The intimacy of Bina’s direct address is the book’s greatest weapon. It underlines much of what we are meant to understand about Bina (her frankness, her loneliness) and much of what we are meant to realize about ourselves (our expectation that she will be helpful or amusing). Writing in the Drift, Marella Gayla has observed that “the much-discussed phenomenon of ‘women’s anger’ ” has grown intensely marketable. Works that “draw their authority, and sense of urgency, from the intimation that women haven’t had the chance to tell the whole story” may resonate with readers who feel similarly “overworked and underestimated.” But such tales still cater to the markets: the overlooked woman turns out to be beautiful, effective, ingenious. Bina, by contrast, has aged out of economic value and conventional desirability. Unlike someone like Amy, from “Gone Girl,” she doesn’t scheme or have creative aspirations. She’s not a capable freelancer, as in Hilary Leichter’s “Temporary”; she spends much of the day in bed, but she is not a trendy gallerist, like the protagonist of Ottessa Moshfegh’s “My Year of Rest and Relaxation.” Rather, Bina is old and, though she rejects your pity, increasingly helpless. She may issue warnings, but she is not to be feared.

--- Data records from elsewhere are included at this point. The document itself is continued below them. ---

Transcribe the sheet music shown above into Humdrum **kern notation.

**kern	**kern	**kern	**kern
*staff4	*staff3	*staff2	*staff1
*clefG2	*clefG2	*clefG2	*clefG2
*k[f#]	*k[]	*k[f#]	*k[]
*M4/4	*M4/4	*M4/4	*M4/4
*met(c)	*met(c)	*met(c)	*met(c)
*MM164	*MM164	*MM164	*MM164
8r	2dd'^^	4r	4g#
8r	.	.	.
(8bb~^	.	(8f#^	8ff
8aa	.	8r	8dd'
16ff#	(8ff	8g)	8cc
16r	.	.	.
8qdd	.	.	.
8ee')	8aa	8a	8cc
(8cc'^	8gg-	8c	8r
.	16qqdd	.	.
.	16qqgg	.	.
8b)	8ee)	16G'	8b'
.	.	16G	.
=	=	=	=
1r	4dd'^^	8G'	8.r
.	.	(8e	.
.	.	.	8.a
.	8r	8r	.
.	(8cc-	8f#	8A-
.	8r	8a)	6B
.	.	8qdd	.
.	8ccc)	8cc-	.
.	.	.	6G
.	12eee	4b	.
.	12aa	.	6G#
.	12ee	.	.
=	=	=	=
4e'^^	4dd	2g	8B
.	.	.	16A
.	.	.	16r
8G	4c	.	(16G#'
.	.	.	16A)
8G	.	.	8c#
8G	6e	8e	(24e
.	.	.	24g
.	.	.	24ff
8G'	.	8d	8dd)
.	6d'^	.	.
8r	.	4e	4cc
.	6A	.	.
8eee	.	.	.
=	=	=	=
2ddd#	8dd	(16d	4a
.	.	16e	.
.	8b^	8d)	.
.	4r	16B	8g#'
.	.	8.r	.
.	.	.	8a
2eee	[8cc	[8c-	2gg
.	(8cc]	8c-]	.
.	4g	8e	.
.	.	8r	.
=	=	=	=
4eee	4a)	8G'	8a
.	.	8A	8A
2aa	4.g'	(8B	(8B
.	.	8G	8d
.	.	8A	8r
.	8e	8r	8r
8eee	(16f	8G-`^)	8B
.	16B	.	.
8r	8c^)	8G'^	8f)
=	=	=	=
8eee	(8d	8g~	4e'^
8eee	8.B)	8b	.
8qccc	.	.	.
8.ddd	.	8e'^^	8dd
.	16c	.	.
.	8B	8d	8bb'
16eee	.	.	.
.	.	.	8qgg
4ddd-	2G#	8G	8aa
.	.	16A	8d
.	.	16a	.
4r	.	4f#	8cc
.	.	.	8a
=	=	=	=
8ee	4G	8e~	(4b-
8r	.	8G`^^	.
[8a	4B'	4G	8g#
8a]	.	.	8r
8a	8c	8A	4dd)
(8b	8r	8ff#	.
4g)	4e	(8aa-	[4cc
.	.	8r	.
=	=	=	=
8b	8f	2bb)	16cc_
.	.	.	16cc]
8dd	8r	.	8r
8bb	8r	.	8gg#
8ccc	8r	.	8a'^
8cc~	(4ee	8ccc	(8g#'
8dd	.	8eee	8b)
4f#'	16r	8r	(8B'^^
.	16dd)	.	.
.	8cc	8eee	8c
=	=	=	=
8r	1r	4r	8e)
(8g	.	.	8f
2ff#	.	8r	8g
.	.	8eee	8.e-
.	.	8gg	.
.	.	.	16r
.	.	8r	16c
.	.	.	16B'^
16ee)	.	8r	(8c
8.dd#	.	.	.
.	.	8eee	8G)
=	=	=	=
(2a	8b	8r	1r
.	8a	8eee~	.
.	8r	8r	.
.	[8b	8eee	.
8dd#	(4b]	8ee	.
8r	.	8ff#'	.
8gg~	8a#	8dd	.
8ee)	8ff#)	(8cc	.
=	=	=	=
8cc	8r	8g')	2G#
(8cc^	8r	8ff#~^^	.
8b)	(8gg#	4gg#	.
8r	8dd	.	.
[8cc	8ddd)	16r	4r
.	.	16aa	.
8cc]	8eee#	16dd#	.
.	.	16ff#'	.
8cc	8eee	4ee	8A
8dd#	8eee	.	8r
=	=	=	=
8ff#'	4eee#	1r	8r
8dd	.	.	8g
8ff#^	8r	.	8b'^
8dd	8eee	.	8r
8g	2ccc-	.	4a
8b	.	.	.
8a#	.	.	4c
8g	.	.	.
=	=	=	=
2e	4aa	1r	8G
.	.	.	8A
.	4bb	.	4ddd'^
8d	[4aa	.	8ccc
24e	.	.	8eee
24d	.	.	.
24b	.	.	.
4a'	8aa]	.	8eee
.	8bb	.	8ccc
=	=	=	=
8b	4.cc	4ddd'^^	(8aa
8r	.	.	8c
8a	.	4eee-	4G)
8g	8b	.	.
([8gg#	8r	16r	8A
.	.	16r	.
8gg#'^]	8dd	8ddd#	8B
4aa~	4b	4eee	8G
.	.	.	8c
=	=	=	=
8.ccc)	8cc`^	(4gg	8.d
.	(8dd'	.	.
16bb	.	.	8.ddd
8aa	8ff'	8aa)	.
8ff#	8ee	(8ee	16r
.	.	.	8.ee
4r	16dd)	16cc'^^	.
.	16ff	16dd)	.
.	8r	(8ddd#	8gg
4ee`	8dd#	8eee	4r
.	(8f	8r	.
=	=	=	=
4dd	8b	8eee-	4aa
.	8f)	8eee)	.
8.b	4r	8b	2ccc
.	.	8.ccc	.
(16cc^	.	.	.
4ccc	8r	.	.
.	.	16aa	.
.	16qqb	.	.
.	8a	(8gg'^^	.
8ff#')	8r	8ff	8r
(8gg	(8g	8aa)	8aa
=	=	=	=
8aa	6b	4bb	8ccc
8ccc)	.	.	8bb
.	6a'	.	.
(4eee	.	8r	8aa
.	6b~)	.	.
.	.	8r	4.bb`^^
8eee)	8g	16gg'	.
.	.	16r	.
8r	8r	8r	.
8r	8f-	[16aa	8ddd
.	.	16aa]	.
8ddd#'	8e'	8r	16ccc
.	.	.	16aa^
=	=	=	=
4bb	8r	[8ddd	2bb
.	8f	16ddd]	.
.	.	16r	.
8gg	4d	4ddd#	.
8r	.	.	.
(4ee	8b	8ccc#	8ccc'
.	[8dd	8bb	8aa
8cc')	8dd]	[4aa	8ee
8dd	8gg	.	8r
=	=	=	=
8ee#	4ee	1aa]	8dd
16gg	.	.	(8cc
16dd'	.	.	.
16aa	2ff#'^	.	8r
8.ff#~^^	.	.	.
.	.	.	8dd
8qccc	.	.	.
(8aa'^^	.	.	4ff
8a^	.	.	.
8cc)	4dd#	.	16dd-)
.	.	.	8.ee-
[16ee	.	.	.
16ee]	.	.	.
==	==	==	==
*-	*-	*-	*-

It’s tempting to interpret “Bina” as a pointed challenge to the feminist marketplace: do you actually care about this lady? Bina’s untold story, short on seductive deviousness or self-destructive passion, is that a man preyed upon her vulnerability and that she misses her friend. The stubborn lack of charisma to these facts makes the novel almost as recalcitrant as its narrator—both demand, grouchily and wittily, to be taken on their own terms. In this light, Schofield’s irritation at a project like Kondo’s makes sense: where women are commodified, “if she doesn’t spark joy, throw her out” becomes a plausible position. In fact, it is everything that Bina seeks to warn us about. Whether we heed her is up to us.